WHAT NEEDS TO BE DONE:
Starting at the line containing "common name: Orion cecropian" and going through the line containing "order: Anseriformes", write out the stored entries again with "scientific name" switched to "binomial name" and everything else unchanged.

** BEGIN GIVEN RECORDS **

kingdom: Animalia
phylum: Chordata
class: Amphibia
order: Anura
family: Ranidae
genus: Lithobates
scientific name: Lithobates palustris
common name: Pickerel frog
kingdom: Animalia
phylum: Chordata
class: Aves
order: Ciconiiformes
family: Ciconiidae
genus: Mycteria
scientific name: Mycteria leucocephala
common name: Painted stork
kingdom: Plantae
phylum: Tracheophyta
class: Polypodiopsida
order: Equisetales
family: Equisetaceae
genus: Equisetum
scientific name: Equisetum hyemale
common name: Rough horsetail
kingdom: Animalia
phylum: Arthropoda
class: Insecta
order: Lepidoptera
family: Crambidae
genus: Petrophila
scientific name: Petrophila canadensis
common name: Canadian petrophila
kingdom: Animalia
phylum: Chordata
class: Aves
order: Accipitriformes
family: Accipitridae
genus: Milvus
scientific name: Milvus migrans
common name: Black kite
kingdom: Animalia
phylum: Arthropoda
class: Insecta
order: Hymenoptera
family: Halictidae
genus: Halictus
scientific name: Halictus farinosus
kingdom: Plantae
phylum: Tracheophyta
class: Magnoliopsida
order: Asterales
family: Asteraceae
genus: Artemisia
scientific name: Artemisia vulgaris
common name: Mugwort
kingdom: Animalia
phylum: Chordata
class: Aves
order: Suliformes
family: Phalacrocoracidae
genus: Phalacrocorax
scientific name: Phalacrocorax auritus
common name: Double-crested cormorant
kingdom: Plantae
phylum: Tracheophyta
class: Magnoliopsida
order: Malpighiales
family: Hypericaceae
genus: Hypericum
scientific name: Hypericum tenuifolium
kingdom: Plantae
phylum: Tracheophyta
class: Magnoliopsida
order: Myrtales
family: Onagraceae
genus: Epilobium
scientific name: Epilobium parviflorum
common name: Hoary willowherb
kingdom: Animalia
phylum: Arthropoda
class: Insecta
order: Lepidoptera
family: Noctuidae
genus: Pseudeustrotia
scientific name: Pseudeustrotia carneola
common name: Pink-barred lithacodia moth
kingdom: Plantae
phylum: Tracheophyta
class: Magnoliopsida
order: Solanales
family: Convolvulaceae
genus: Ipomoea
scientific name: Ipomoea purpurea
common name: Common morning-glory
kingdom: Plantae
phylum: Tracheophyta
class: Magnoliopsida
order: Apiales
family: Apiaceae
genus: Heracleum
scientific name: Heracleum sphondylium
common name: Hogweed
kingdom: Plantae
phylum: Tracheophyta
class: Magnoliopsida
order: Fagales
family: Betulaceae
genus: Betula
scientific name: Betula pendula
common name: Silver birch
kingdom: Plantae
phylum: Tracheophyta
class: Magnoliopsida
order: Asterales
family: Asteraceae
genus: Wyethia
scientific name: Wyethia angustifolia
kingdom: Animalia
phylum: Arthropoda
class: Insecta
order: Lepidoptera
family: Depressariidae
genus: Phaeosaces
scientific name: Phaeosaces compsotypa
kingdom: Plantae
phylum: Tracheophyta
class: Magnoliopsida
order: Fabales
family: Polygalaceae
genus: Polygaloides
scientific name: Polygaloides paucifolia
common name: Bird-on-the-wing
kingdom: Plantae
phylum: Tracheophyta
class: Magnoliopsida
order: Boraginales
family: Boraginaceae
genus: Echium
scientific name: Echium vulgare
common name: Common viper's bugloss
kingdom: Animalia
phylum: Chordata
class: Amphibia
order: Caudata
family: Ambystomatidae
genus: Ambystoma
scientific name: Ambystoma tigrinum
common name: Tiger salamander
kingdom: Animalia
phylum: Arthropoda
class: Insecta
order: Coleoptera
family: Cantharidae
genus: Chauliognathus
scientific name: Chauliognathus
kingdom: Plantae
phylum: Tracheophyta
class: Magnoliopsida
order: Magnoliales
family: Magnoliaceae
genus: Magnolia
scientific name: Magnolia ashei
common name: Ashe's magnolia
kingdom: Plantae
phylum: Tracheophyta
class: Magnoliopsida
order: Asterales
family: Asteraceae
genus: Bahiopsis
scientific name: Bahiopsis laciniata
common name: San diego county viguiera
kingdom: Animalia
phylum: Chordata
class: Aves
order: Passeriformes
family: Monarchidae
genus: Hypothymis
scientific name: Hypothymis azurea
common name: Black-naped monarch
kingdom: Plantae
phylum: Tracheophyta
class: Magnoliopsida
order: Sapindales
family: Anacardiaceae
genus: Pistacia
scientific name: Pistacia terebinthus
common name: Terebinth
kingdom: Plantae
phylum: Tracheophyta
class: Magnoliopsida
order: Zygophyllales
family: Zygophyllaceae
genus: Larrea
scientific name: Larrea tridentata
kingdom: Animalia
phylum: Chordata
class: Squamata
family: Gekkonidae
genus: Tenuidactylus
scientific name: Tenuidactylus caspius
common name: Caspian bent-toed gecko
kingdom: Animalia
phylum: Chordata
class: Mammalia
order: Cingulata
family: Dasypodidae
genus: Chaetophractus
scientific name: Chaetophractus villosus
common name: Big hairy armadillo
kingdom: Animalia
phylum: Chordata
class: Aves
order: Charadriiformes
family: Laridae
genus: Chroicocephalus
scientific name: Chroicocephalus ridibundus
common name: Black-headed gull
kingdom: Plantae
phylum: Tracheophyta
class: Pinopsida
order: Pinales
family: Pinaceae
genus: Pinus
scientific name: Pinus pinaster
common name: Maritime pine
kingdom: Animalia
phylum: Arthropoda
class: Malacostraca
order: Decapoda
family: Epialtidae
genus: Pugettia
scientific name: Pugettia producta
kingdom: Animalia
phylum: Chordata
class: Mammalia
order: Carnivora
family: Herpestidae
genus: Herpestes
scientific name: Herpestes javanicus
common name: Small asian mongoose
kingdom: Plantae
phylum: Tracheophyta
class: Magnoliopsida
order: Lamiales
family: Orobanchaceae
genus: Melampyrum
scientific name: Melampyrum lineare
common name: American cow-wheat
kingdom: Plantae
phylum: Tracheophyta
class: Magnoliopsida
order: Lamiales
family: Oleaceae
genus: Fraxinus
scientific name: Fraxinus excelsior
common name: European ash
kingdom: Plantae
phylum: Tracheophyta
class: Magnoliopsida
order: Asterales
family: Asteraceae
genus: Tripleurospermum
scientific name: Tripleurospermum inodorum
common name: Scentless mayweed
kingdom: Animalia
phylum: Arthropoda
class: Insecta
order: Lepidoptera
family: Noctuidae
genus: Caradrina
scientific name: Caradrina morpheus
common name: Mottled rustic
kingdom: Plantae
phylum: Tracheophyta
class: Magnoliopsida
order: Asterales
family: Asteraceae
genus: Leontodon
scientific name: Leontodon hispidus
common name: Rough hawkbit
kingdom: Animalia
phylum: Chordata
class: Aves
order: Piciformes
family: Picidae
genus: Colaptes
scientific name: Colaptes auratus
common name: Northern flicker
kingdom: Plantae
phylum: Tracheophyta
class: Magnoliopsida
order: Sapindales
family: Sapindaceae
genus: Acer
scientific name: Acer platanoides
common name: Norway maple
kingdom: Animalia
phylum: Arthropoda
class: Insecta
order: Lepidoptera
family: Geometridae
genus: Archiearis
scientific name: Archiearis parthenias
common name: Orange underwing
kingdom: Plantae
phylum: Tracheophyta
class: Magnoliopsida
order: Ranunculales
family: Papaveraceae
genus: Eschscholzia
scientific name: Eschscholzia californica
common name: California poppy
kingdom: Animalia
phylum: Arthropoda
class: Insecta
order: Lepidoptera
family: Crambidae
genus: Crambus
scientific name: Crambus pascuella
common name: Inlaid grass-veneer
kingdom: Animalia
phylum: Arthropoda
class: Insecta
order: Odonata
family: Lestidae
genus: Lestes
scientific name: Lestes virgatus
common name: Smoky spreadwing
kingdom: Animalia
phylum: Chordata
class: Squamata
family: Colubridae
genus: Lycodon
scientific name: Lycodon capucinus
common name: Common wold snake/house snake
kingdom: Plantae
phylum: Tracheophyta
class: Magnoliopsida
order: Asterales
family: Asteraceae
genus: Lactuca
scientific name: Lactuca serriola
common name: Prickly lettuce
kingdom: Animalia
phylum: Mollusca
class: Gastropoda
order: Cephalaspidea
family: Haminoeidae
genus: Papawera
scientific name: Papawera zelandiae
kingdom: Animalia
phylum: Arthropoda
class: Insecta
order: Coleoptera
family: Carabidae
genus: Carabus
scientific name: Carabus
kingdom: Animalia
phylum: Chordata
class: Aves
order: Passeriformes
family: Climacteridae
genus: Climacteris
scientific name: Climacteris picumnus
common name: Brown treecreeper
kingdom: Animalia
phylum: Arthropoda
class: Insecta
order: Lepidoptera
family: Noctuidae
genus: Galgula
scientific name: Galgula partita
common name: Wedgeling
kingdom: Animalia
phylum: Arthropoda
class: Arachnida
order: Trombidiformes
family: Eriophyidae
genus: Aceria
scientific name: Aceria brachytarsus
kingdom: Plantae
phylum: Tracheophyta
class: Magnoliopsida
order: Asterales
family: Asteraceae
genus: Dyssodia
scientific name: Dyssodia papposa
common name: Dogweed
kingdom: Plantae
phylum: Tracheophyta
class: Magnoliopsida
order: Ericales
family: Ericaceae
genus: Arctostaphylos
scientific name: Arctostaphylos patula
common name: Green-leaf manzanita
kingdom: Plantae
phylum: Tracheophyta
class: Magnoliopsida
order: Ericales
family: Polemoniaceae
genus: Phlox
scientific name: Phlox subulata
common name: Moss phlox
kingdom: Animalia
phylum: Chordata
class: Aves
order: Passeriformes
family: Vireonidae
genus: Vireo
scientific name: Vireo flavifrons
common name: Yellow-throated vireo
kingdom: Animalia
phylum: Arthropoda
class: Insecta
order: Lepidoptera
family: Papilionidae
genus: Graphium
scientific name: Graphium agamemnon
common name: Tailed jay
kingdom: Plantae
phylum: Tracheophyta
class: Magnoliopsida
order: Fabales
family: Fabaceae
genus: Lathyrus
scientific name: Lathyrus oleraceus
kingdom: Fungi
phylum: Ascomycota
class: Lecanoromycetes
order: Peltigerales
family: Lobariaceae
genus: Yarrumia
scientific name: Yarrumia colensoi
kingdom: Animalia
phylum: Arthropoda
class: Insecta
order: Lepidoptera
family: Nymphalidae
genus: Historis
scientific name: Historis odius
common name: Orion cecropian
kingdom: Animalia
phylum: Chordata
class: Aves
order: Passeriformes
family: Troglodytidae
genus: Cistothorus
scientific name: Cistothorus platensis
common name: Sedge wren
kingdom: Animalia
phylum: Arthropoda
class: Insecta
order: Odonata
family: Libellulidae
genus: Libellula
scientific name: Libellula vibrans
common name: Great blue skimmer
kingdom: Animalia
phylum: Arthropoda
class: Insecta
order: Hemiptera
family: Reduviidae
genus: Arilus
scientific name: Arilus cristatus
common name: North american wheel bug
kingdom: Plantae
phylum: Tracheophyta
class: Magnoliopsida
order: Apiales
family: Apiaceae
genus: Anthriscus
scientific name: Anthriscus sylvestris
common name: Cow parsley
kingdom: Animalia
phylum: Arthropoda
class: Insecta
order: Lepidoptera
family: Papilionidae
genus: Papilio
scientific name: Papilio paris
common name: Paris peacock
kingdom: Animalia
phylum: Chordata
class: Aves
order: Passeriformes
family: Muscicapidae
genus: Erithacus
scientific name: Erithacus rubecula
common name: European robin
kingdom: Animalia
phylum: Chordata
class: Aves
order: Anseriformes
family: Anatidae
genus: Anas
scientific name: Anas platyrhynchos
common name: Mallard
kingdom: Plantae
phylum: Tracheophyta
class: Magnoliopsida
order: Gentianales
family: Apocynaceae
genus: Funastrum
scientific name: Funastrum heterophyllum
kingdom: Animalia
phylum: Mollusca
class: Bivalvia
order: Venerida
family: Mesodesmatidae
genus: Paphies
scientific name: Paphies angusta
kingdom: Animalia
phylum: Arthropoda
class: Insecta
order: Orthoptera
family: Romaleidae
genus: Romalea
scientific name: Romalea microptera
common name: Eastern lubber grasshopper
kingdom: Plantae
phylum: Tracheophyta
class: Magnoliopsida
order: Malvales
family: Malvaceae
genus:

** END GIVEN RECORDS **

ANSWER TO THE EXERCISE:
common name: Orion cecropian
kingdom: Animalia
phylum: Chordata
class: Aves
order: Passeriformes
family: Troglodytidae
genus: Cistothorus
binomial name: Cistothorus platensis
common name: Sedge wren
kingdom: Animalia
phylum: Arthropoda
class: Insecta
order: Odonata
family: Libellulidae
genus: Libellula
binomial name: Libellula vibrans
common name: Great blue skimmer
kingdom: Animalia
phylum: Arthropoda
class: Insecta
order: Hemiptera
family: Reduviidae
genus: Arilus
binomial name: Arilus cristatus
common name: North american wheel bug
kingdom: Plantae
phylum: Tracheophyta
class: Magnoliopsida
order: Apiales
family: Apiaceae
genus: Anthriscus
binomial name: Anthriscus sylvestris
common name: Cow parsley
kingdom: Animalia
phylum: Arthropoda
class: Insecta
order: Lepidoptera
family: Papilionidae
genus: Papilio
binomial name: Papilio paris
common name: Paris peacock
kingdom: Animalia
phylum: Chordata
class: Aves
order: Passeriformes
family: Muscicapidae
genus: Erithacus
binomial name: Erithacus rubecula
common name: European robin
kingdom: Animalia
phylum: Chordata
class: Aves
order: Anseriformes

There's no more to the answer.